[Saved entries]
· · · ·

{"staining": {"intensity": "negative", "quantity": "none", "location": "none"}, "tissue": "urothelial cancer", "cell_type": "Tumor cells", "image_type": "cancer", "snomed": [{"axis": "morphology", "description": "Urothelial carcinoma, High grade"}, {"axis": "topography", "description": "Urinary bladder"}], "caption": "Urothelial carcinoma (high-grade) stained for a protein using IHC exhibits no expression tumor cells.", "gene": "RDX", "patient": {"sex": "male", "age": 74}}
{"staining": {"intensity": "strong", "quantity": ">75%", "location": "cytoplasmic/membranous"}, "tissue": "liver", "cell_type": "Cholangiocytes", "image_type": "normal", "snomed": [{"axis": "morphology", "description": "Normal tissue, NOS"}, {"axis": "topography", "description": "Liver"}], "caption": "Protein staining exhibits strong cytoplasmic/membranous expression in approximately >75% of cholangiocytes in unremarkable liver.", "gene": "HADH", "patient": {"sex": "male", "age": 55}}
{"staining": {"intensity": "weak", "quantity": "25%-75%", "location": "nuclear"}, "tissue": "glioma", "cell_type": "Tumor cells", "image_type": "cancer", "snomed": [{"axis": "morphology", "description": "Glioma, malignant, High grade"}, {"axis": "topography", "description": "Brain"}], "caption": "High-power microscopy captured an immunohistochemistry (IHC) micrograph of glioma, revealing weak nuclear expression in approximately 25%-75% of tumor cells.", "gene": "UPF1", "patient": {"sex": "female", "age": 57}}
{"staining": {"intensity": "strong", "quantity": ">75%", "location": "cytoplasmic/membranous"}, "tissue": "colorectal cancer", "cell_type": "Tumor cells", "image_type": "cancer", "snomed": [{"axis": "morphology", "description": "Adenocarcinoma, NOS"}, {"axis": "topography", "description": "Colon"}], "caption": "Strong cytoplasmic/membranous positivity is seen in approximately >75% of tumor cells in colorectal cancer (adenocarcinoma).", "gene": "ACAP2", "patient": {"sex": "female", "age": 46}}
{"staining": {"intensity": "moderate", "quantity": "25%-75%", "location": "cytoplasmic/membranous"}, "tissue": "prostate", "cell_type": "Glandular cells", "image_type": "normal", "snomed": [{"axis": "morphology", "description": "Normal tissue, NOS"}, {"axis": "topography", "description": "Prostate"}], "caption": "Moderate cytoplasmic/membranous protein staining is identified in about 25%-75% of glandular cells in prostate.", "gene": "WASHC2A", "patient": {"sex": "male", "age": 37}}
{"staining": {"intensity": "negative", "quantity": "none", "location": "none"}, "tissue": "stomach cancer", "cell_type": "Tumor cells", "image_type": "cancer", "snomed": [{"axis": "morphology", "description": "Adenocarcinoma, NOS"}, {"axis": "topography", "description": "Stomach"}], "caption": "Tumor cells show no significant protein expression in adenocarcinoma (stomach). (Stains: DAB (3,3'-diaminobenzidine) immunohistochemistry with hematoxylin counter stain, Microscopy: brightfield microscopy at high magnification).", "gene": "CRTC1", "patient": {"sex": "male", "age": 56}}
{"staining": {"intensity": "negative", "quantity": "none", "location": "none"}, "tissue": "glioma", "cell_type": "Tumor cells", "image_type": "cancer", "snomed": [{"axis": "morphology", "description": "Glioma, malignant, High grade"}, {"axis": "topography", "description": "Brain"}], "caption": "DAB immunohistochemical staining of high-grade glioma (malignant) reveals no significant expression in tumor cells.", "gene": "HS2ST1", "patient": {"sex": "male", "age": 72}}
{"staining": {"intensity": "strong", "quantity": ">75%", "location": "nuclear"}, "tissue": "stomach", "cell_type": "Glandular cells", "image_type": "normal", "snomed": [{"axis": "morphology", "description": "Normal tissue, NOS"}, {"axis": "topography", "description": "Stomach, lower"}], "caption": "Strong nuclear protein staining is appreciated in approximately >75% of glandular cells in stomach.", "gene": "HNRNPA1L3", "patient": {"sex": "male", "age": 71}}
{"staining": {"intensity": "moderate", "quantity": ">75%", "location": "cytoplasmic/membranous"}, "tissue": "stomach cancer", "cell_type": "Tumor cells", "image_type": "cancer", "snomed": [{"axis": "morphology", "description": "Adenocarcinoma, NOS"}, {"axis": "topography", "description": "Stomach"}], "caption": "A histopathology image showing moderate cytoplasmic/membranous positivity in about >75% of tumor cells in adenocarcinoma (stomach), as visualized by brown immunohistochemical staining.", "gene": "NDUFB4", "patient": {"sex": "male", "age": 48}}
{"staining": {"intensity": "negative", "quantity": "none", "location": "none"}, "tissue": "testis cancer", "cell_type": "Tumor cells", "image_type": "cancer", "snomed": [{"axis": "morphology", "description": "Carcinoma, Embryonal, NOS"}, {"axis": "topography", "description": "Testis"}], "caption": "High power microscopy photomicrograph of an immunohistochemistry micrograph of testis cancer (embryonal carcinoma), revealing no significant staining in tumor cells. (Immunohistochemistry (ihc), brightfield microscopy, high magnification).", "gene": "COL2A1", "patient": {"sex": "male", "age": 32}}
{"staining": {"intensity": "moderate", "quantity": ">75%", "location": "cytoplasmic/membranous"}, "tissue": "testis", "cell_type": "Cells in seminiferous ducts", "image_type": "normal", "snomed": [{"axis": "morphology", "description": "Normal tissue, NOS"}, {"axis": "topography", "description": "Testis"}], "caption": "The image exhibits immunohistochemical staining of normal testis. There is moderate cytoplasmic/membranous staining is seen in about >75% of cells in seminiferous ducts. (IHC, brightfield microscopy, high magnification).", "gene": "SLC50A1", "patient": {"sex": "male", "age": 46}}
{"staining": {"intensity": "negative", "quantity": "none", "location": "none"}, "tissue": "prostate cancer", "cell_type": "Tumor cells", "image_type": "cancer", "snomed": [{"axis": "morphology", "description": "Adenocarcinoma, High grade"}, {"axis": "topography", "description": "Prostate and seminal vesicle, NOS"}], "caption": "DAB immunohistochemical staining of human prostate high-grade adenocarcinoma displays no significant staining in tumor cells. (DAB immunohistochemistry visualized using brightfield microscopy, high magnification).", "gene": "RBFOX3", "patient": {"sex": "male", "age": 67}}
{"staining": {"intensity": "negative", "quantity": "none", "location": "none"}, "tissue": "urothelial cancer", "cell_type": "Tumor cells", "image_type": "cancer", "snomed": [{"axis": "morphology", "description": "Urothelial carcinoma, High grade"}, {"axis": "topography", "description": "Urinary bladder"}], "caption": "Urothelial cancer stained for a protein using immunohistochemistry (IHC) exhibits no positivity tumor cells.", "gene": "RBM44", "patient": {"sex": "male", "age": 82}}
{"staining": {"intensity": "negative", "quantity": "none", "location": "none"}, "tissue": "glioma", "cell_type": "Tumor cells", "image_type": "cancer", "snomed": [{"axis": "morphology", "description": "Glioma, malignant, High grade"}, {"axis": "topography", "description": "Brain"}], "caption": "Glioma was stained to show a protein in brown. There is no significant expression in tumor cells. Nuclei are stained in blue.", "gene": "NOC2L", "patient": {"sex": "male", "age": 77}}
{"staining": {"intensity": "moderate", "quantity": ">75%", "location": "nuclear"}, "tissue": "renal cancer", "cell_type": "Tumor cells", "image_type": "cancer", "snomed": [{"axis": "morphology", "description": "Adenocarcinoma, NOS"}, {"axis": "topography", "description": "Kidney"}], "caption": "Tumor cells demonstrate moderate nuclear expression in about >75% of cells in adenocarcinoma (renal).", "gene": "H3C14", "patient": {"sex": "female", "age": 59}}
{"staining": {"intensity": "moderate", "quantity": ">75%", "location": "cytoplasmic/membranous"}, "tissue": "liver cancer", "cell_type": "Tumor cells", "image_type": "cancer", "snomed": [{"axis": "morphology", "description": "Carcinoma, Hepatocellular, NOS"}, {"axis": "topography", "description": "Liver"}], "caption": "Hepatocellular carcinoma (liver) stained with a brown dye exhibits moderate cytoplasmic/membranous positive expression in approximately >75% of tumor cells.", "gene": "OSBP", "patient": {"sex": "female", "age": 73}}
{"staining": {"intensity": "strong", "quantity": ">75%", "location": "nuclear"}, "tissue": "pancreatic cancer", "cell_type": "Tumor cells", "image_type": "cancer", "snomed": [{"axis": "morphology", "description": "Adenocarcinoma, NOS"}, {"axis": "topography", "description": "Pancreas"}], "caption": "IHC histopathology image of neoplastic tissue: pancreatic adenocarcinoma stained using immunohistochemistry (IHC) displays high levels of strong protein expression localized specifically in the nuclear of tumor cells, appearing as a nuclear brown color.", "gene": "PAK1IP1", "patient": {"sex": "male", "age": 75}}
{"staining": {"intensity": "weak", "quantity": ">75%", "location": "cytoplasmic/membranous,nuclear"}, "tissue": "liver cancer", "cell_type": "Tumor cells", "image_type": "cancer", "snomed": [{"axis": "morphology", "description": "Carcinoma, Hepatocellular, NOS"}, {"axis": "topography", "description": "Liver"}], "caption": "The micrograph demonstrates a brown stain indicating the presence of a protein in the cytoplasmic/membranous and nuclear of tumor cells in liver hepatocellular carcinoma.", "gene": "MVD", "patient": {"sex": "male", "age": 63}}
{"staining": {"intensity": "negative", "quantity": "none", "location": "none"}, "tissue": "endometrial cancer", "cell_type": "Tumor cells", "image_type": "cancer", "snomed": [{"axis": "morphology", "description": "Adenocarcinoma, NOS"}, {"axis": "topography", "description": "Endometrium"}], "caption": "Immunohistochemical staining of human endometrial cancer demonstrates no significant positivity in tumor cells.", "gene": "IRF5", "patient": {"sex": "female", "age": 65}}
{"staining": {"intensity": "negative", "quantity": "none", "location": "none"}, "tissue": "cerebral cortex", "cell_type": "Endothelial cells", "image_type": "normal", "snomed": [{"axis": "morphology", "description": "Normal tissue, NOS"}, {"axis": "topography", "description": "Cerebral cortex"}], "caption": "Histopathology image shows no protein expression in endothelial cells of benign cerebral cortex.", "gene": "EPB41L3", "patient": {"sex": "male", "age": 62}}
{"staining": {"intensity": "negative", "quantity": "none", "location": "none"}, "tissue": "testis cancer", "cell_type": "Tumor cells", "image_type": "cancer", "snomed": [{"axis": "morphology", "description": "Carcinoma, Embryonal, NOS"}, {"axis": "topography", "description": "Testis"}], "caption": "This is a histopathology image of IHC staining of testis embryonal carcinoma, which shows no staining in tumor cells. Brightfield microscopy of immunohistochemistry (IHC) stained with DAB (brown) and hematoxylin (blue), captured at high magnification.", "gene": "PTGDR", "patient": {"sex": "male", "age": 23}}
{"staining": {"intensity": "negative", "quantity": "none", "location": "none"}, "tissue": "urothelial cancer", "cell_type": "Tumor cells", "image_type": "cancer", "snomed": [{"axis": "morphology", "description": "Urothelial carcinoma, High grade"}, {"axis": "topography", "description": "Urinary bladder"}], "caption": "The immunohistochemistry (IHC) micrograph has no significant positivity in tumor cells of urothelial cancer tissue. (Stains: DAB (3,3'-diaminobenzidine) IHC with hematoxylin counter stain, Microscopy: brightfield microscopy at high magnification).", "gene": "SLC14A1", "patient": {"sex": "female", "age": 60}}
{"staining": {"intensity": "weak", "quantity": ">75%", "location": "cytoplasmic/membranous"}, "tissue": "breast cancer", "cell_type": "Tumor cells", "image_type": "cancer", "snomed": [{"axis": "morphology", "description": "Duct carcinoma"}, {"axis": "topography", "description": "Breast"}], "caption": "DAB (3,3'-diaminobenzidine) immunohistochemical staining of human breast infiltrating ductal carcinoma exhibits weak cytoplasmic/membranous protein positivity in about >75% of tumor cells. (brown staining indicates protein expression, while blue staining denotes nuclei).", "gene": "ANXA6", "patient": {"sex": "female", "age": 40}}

· · · ·

ACTIVITY ▸
From the records above, transcribe exactly the run of lines that opens with the line holding "power microscopy photomicrograph" and closes with the line holding "image exhibits immunohistochemical", both included.

EXPECTED OUTPUT ▸
{"staining": {"intensity": "negative", "quantity": "none", "location": "none"}, "tissue": "testis cancer", "cell_type": "Tumor cells", "image_type": "cancer", "snomed": [{"axis": "morphology", "description": "Carcinoma, Embryonal, NOS"}, {"axis": "topography", "description": "Testis"}], "caption": "High power microscopy photomicrograph of an immunohistochemistry micrograph of testis cancer (embryonal carcinoma), revealing no significant staining in tumor cells. (Immunohistochemistry (ihc), brightfield microscopy, high magnification).", "gene": "COL2A1", "patient": {"sex": "male", "age": 32}}
{"staining": {"intensity": "moderate", "quantity": ">75%", "location": "cytoplasmic/membranous"}, "tissue": "testis", "cell_type": "Cells in seminiferous ducts", "image_type": "normal", "snomed": [{"axis": "morphology", "description": "Normal tissue, NOS"}, {"axis": "topography", "description": "Testis"}], "caption": "The image exhibits immunohistochemical staining of normal testis. There is moderate cytoplasmic/membranous staining is seen in about >75% of cells in seminiferous ducts. (IHC, brightfield microscopy, high magnification).", "gene": "SLC50A1", "patient": {"sex": "male", "age": 46}}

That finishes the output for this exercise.